C’est un chercheur spécialisé dans l’interaction entre l’homme et l’environnement dans lequel il vit qui l’affirme : un changement dans le mode de vie des populations au néolithique aurait pu avoir un impact aggravant sur la désertification du Sahara.
Le Sahara vert
On savait qu’il y a 10 000 ans environ le Sahara était encore vert et humide. C’était alors un espace au climat plus favorable à l’occupation humaine. Pendant plusieurs millénaires une population de chasseurs-cueilleurs y prospéra. À ses côtés vivait une faune sauvage nombreuse : éléphants, girafes, buffles, rhinocéros. Un art rupestre abondant est là pour témoigner de cette période faste. Cependant vers 6200 ans av. J.C puis vers 2200 av. J.C, la région connut des phases d’aridification des sols qui se perpétue encore de nos jours aux confins du Sahel. En quelques milliers d’années, cette zone favorable à la vie humaine est ainsi devenue le plus grand désert du monde.
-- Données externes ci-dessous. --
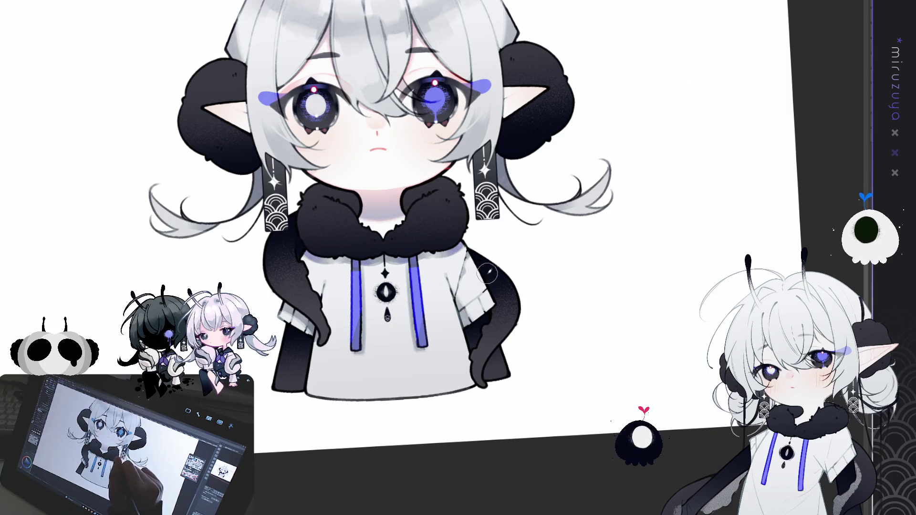
pyautogui.moveTo(509, 236)
pyautogui.mouseDown()
pyautogui.moveTo(508, 338)
pyautogui.moveTo(595, 302)
pyautogui.mouseUp()
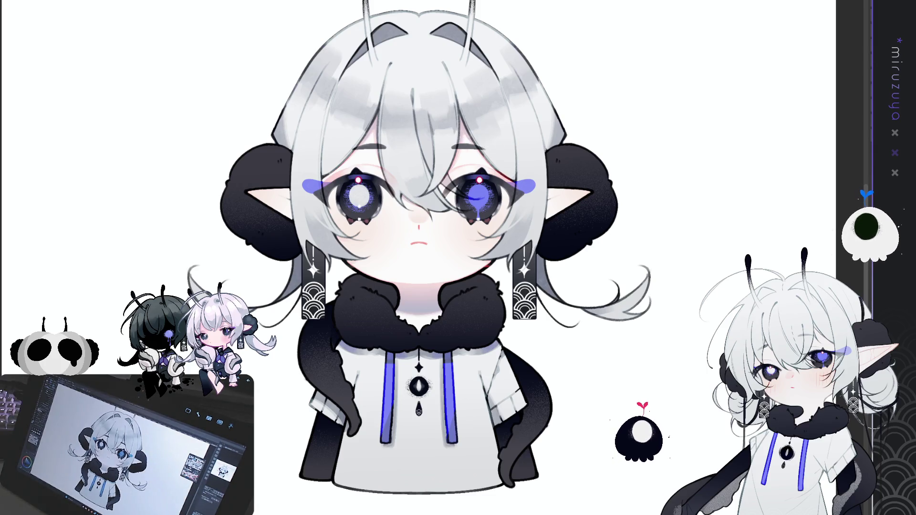
pyautogui.scroll(-2, 420, 258)
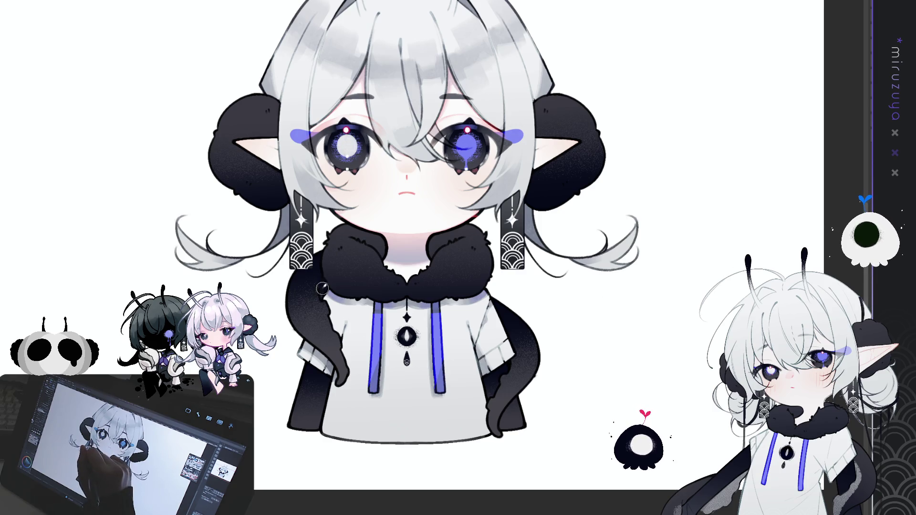
# Paint a light grey highlight down the left tentacle, retrying strokes, and darken the tentacle beside the right sleeve.
pyautogui.moveTo(321, 287); pyautogui.dragTo(323, 328)
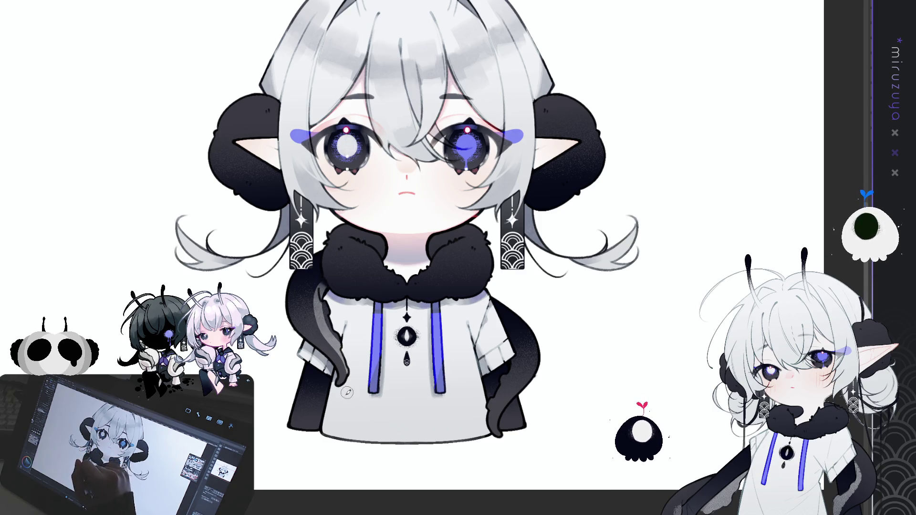
pyautogui.press('ctrl+z')
pyautogui.moveTo(319, 293)
pyautogui.mouseDown()
pyautogui.moveTo(345, 396)
pyautogui.moveTo(325, 309)
pyautogui.moveTo(336, 340)
pyautogui.moveTo(325, 329)
pyautogui.mouseUp()
pyautogui.moveTo(509, 336)
pyautogui.mouseDown()
pyautogui.moveTo(509, 382)
pyautogui.moveTo(486, 419)
pyautogui.mouseUp()
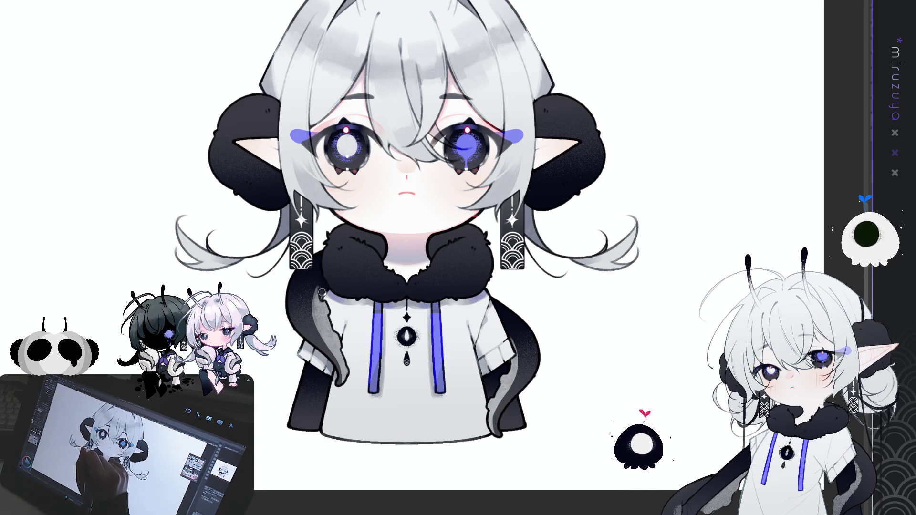
pyautogui.press('ctrl+z')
Jusqu’à présent, les hypothèses scientifiques sur les causes de la désertification à partir du néolithique ne prenaient pas en compte le facteur humain pour expliquer ce bouleversement. L’explication « classique » pointait avant tout l’influence du cycle orbital qui avait gravement compromis la présence bénéfique des moussons sur une partie du continent africain. Sans doute l’avènement de la notion d’anthropocène, un terme scientifique encore controversé désignant une ère géologique dans laquelle l’activité humaine modifie fortement la biosphère, a-t-il contribué à ouvrir une nouvelle perspective sur la désertification du Sahara.
L’impact de l’activité humaine sur le processus de désertification
Dans un article paru dans la revue Frontiers in Earth Science, Richard D. Wright est le premier à montrer que les activités humaines auraient déjà à l’époque du néolithique pu jouer un rôle déterminant dans la désertification du Sahara. Pour étayer sa théorie, l’archéologue a pris en compte l’histoire environnementale de différentes régions du monde. Ainsi l’introduction du pastoralisme parmi les populations sahariennes a été un facteur aggravant de la crise climatologique dans laquelle se trouvait le Sahara : « le pastoralisme en particulier est supposé accroître la disparition de la végétation et les dérèglements dans les écosystèmes en déséquilibre. » Pour appuyer son propos, il prend en exemple l’impact de l’introduction du bétail sur l’environnement en Nouvelle-Zélande ou en Amérique du Nord. Elle se traduit à chaque fois par « une nette réduction de la productivité primaire, une homogénéisation de la flore, une transformation du paysage en biosphère dominée par des arbustes, une prolifération globale des plantes xérophytes. »
Il y a 8000 ans, la région saharienne connut un épisode d’aridification généralisée qui dura environ 1000 ans. Alors que la mousson permettait d’assurer un certain taux d’humidité au sud, le nord entamait une longue phase d’assèchement. C’est après cette période que les populations auraient adopté un mode de vie basé sur le pastoralisme nomade ou semi-nomade. C’est précisément la domestication animale et l’introduction du bétail qui auraient eu un impact négatif sur un environnement déjà fragilisé par l’assèchement global selon Richard D. Wright : « Les ingrédients-clés pour des changements d’origine anthropologique sur le régime écologique inclus des processus naturels ou artificiels, l’augmentation de la population ou la prolifération des modifications sur le paysage suffisent pour entraîner le système dans un état nouveau. »
L’activité pastorale du néolithique aurait donc été un accélérateur des tendances environnementales et climatologiques « naturelles » favorisant la désertification du Sahara. Peut-être sommes-nous entrés dans l’ère de l’anthropocène un peu plus tôt que prévu.